_BRIEF:_
Lines of the listing below that contain the string "기본수치" are to be returned.

_MATERIAL FOR THIS TASK:_
========================================================================

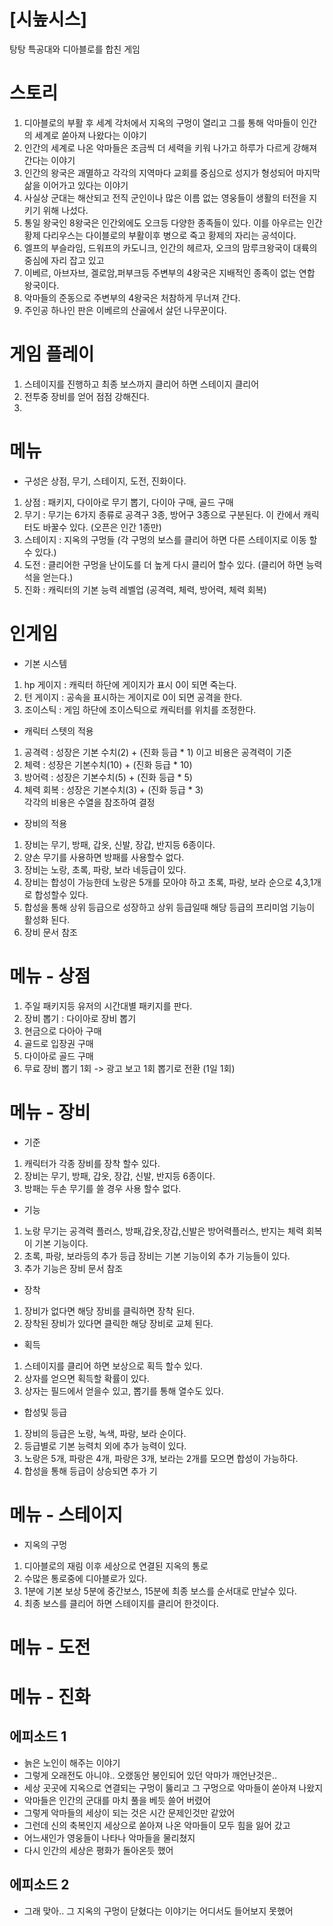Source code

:# [시높시스]
탕탕 특공대와 디아블로를 합친 게임<br>

# 스토리
1) 디아블로의 부활 후 세계 각처에서 지옥의 구멍이 열리고 그를 통해 악마들이 인간의 세계로 쏟아져 나왔다는 이야기
2) 인간의 세계로 나온 악마들은 조금씩 더 세력을 키워 나가고 하루가 다르게 강해져 간다는 이야기
3) 인간의 왕국은 괘멸하고 각각의 지역마다 교회를 중심으로 성지가 형성되어 마지막 삶을 이어가고 있다는 이야기
4) 사실상 군대는 해산되고 전직 군인이나 많은 이름 없는 영웅들이 생활의 터전을 지키기 위해 나섰다. 
5) 통일 왕국인 8왕국은 인간외에도 오크등 다양한 종족들이 있다. 이를 아우르는 인간황제 다리우스는 다이블로의 부활이후 병으로 죽고 황제의 자리는 공석이다.
6) 엘프의 부슬라임, 드워프의 카도니크, 인간의 헤르자, 오크의 맘루크왕국이 대륙의 중심에 자리 잡고 있고 
7) 이베르, 아브자브, 겔로암,퍼부크등 주변부의 4왕국은 지배적인 종족이 없는 연합 왕국이다.
8) 악마들의 준동으로 주변부의 4왕국은 처참하게 무너져 간다. 
9) 주인공 하나인 판은 이베르의 산골에서 살던 나무꾼이다.

#  게임 플레이
1) 스테이지를 진행하고 최종 보스까지 클리어 하면 스테이지 클리어
2) 전투중 장비를 얻어 점점 강해진다.
3) 


# 메뉴 
- 구성은 상점, 무기, 스테이지, 도전, 진화이다. 
1) 상점 : 패키지, 다이아로 무기 뽑기, 다이아 구매, 골드 구매
2) 무기 : 무기는 6가지 종류로 공격구 3종, 방어구 3종으로 구분된다. 이 칸에서 캐릭터도 바꿀수 있다. (오픈은 인간 1종만)
3) 스테이지 : 지옥의 구멍들 (각 구멍의 보스를 클리어 하면 다른 스테이지로 이동 할 수 있다.)
4) 도전 : 클리어한 구멍을 난이도를 더 높게 다시 클리어 할수 있다. (클리어 하면 능력석을 얻는다.)
5) 진화 : 캐릭터의 기본 능력 레벨업 (공격력, 체력, 방어력, 체력 회복)

# 인게임

- 기본 시스템
1) hp 게이지 : 캐릭터 하단에 게이지가 표시 0이 되면 죽는다.
2) 턴 게이지 : 공속을 표시하는 게이지로 0이 되면 공격을 한다.
3) 조이스틱 : 게임 하단에 조이스틱으로 캐릭터를 위치를 조정한다. 

- 캐릭터 스텟의 적용
1) 공격력 : 성장은 기본 수치(2) + (진화 등급 * 1) 이고 비용은 공격력이 기준
3) 체력   : 성장은 기본수치(10) + (진화 등급 * 10) 
4) 방어력 : 성장은 기본수치(5) + (진화 등급 * 5) 
5) 체력 회복 : 성장은 기본수치(3) + (진화 등급 * 3) <br>
각각의 비용은 수열을 참조하여 결정 

- 장비의 적용
1) 장비는 무기, 방패, 갑옷, 신발, 장갑, 반지등 6종이다. 
2) 양손 무기를 사용하면 방패를 사용할수 없다.
3) 장비는 노랑, 초록, 파랑, 보라 네등급이 있다. 
4) 장비는 합성이 가능한데 노랑은 5개를 모아야 하고 초록, 파랑, 보라 순으로 4,3,1개로 합성할수 있다. 
5) 합성을 통해 상위 등급으로 성장하고 상위 등급일때 해당 등급의 프리미엄 기능이 활성화 된다.
6) 장비 문서 참조

# 메뉴 - 상점
1) 주일 패키지등 유저의 시간대별 패키지를 판다. 
2) 장비 뽑기 : 다이아로 장비 뽑기
3) 현금으로 다아아 구매
4) 골드로 입장권 구매
5) 다이아로 골드 구매
6) 무료 장비 뽑기 1회 -> 광고 보고 1회 뽑기로 전환 (1일 1회)

# 메뉴 - 장비
- 기준 
1) 캐릭터가 각종 장비를 장착 할수 있다. 
2) 장비는 무기, 방패, 갑옷, 장갑, 신발, 반지등 6종이다. 
3) 방패는 두손 무기를 쓸 경우 사용 할수 없다.

- 기능
1) 노랑 무기는 공격력 플러스, 방패,갑옷,장갑,신발은 방어력플러스, 반지는 체력 회복이 기본 기능이다.
2) 초록, 파랑, 보라등의 추가 등급 장비는 기본 기능이외 추가 기능들이 있다. 
3) 추가 기능은 장비 문서 참조 

- 장착
1) 장비가 없다면 해당 장비를 클릭하면 장착 된다.
2) 장착된 장비가 있다면 클릭한 해당 장비로 교체 된다. 

- 획득
1) 스테이지를 클리어 하면 보상으로 획득 할수 있다.
2) 상자를 얻으면 획득할 확률이 있다. 
3) 상자는 필드에서 얻을수 있고, 뽑기를 통해 열수도 있다.

- 합성및 등급
1) 장비의 등급은 노랑, 녹색, 파랑, 보라 순이다. 
2) 등급별로 기본 능력치 외에 추가 능력이 있다. 
3) 노랑은 5개, 파랑은 4개, 파랑은 3개, 보라는 2개를 모으면 합성이 가능하다.
4) 합성을 통해 등급이 상승되면 추가 기

# 메뉴 - 스테이지
- 지옥의 구멍
1) 디아블로의 재림 이후 세상으로 연결된 지옥의 통로 
2) 수많은 통로중에 디아블로가 있다. 
3) 1분에 기본 보상 5분에 중간보스, 15분에 최종 보스를 순서대로 만날수 있다. 
4) 최종 보스를 클리어 하면 스테이지를 클리어 한것이다. 


# 메뉴 - 도전
# 메뉴 - 진화




## 에피소드 1
- 늙은 노인이 해주는 이야기
- 그렇게 오래전도 아니야.. 오랬동안 봉인되어 있던 악마가 깨언난것은..
- 세상 곳곳에 지옥으로 연결되는 구멍이 뚫리고 그 구멍으로 악마들이 쏟아져 나왔지
- 악마들은 인간의 군대를 마치 풀을 베듯 쓸어 버렸어 
- 그렇게 악마들의 세상이 되는 것은 시간 문제인것만 같았어 
- 그런데 신의 축복인지 세상으로 쏟아져 나온 악마들이 모두 힘을 잃어 갔고 
- 어느새인가 영웅들이 나타나 악마들을 물리쳤지 
- 다시 인간의 세상은 평화가 돌아온듯 했어 

## 에피소드 2
- 그래 맞아.. 그 지옥의 구멍이 닫혔다는 이야기는 어디서도 들어보지 못했어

========================================================================

_ANSWER AREA:_
3) 체력   : 성장은 기본수치(10) + (진화 등급 * 10) 
4) 방어력 : 성장은 기본수치(5) + (진화 등급 * 5) 
5) 체력 회복 : 성장은 기본수치(3) + (진화 등급 * 3) <br>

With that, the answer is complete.